Questo pomeriggio dopo aver letto alcune idiozie dei guerrafondai americani sul fatto che se scoppiasse una guerra con la Nato la Russia crollerebbe al massimo una settimana, mi sono deciso a scrivere qualcosa sui droni, anche se capisco che l’argomento possa essere noioso, tanto più che è teso a confutare solo fesserie, ma a questo punto credo sia necessario spazzare via ogni pericolosa illusione che possa portare alla terza guerra mondiale. Il fatto che alcuni droni possano arrivare fino a Mosca o comunque in profondità nel territorio russo fa dire che sarebbe facile una vittoria della Nato qualora si arrivasse a uno scontro totale perché le difese radar russe sarebbero deboli visto che non riescono ad intercettare tutti droni.

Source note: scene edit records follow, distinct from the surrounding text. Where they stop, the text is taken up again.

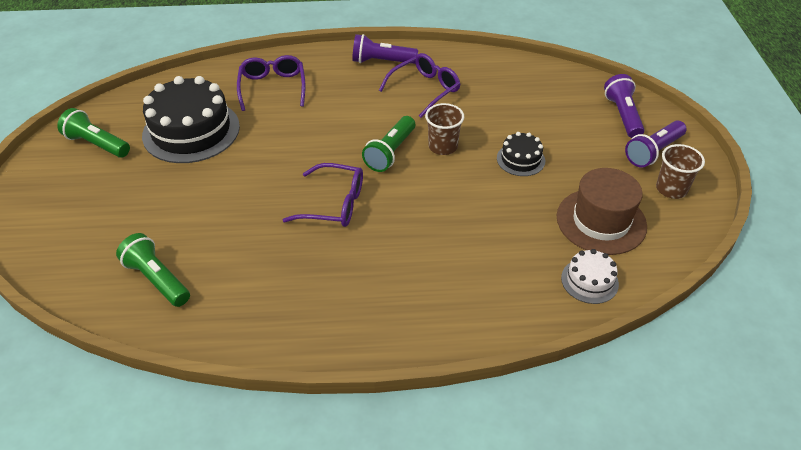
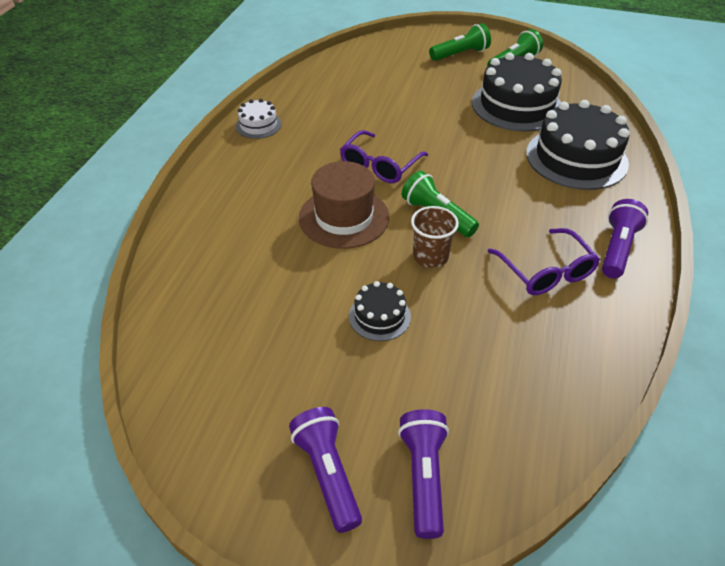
camera: 110 degrees right, 0 degrees up
(157, 279) = (347, 78): green flashlight -> green flashlight (460, 54)
(273, 87) = (576, 158): purple glasses -> black cake
(589, 281) = (179, 303): white cake -> white cake (258, 125)
(601, 221) = (244, 349): brown hat -> brown hat (344, 217)
(622, 115) = (423, 477): purple flashlight -> purple flashlight turned 105 degrees counterclockwise
(671, 189) = (249, 454): brown cup -> none

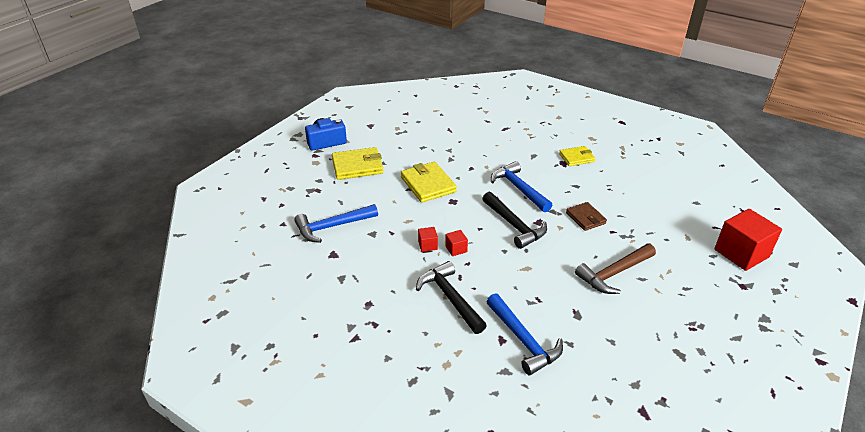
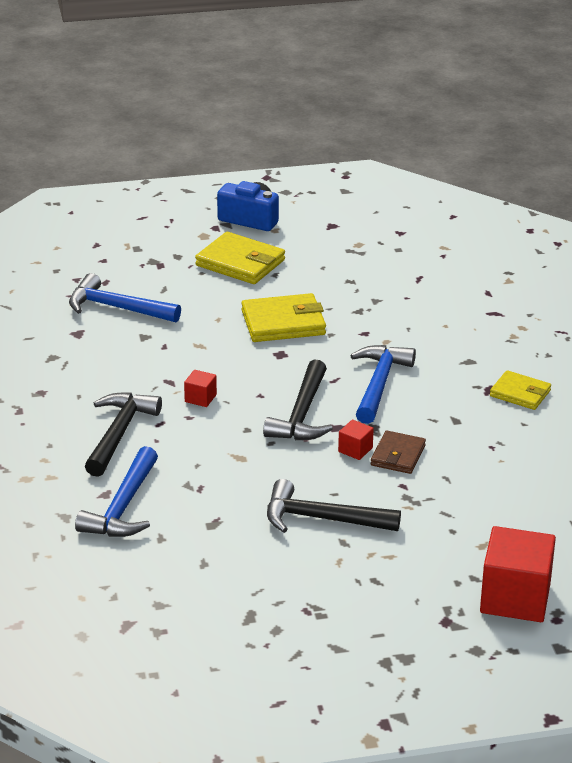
camera: 45 degrees right, 5 degrees down
(427, 245) = (178, 378): red cube -> red cube (355, 450)
(428, 184) = (283, 323): yellow wallet -> yellow wallet turned 60 degrees clockwise
(614, 273) = (322, 519): brown hammer -> black hammer

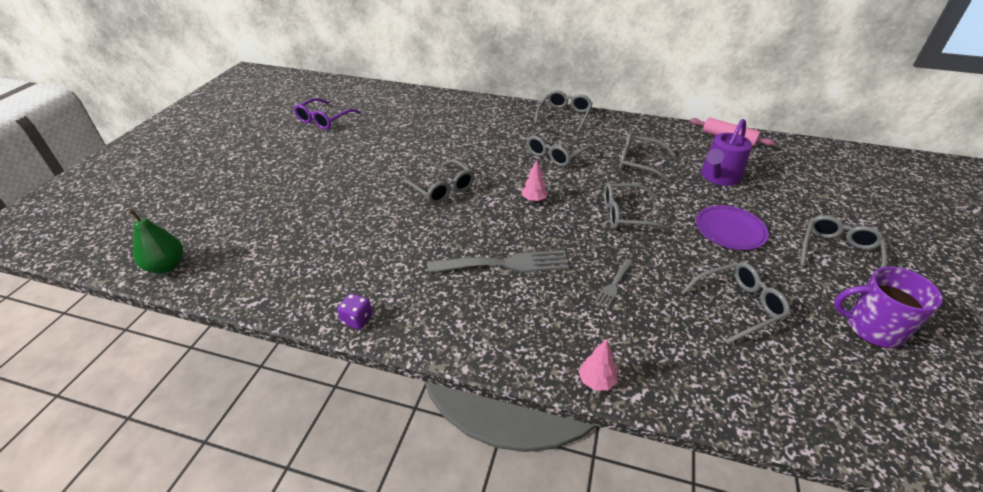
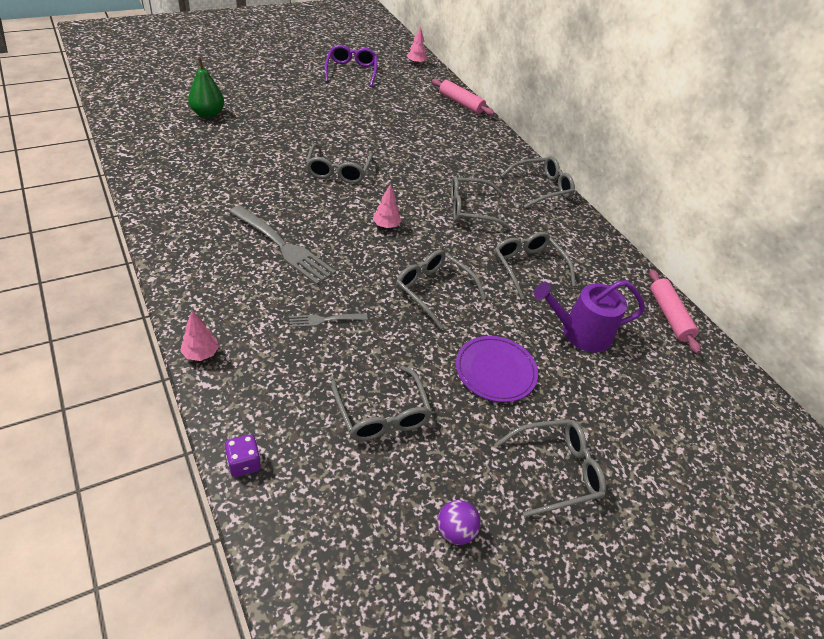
camera: 40 degrees right, 5 degrees up
(166, 266) = (120, 102): green pear -> green pear (208, 114)
(324, 120) = (351, 71): purple glasses -> purple glasses turned 105 degrees clockwise
(357, 319) = (150, 205): purple dice -> purple dice (244, 463)
(358, 88) = (416, 63): none -> pink tree
(433, 96) = (461, 103): none -> pink rolling pin
(738, 306) = (382, 413): grey glasses -> grey glasses turned 45 degrees clockwise
(872, 328) = (455, 531): purple mug -> purple ball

Bene cominciamo a vedere come funziona l’invio di droni ( a parte quelli lanciati a breve distanza da sabotatori)   prendendo a prestito un ‘immagine di  un sito Usa:

Come vedete in corrispondenza di ipotetiche  postazioni radar per batterie di missili S300 ci sono tre cerchietti concentrici quello rosso rappresentano le zone di copertura per oggetti che volano a un’altitudine di 200 metri o più bassa, i cerchi gialli coprono qualsiasi cosa voli da un’altitudine di circa 200 metri a 2000 e i cerchi viola coprono dai 2000 metri in su. Ora per inviare anche a grande distanza i droni si tratta di sfruttare solo l’area dei cerchi viola come indicano le frecce tanto più che si possono usare droni in fibra di carbonio o addirittura in cartone che danno un’impronta radar molto bassa e inoltre colline, alture edifici alti e città possono facilmente creare dei  buchi nella copertura radar. Si può rimediare a questo con aerei tipo Awacs che tuttavia hanno bisogno di grande manutenzione, per cui generalmente la metà o anche il 70 per cento rimangono a terra per fare i “tagliandi”. Ora non sappiamo quanti di questi aerei disponga la Russia, probabilmente circa 15 – 20   dei più grandi ( gli Usa ne hanno 30) oltre a un  numero imprecisato di MiG-31, dotati di potenti radar Zaslon-M. Questa flotta aerea deve però sorvegliare la Nato intorno al Mar del Giappone,  al mare di Okhotsk, al Mare di Bering e le zone settentrionali del Paese oltre naturalmente al territorio il territorio ucraino. Non possono sorvegliare tutto l’immenso territorio russo.

Attenzione però tutto questo può avvenire perché la mappatura dei radar mobili per la difesa aerea viene fornita di volta in volta dai satelliti optoelettrici che in realtà non sono moltissimi e non vanno confusi con quelli gps o starlink che servono a ben poco o a nulla in questi casi:  dunque l’Ucraina ha un grande vantaggio di cui la Nato non godrebbe mai in un conflitto ipotetico. Il regime di Kiev  può godersi il lusso delle informazioni satellitari della Nato senza la capacità della Russia di eliminare tali satelliti  perché non vuole iniziare la terza guerra mondiale. Ma se la Russia fosse impegnata in una “guerra totale” contro l’alleanza atlantica, indovinate quale risorsa sarebbe la prima cosa a venire meno? Esatto: i satelliti della Nato che cesserebbero di esistere, il che significa che anche i deboli attacchi di droni dell’Ucraina alle “retrovie” della Russia che spesso producono danni minimi che solo la propaganda più vergognosa può moltiplicare, sono molto più di ciò di cui la Nato sarebbe capace di fare.  Elementare Watson,  peccato che in occidente Sherlock Holmes sia decisamente morto.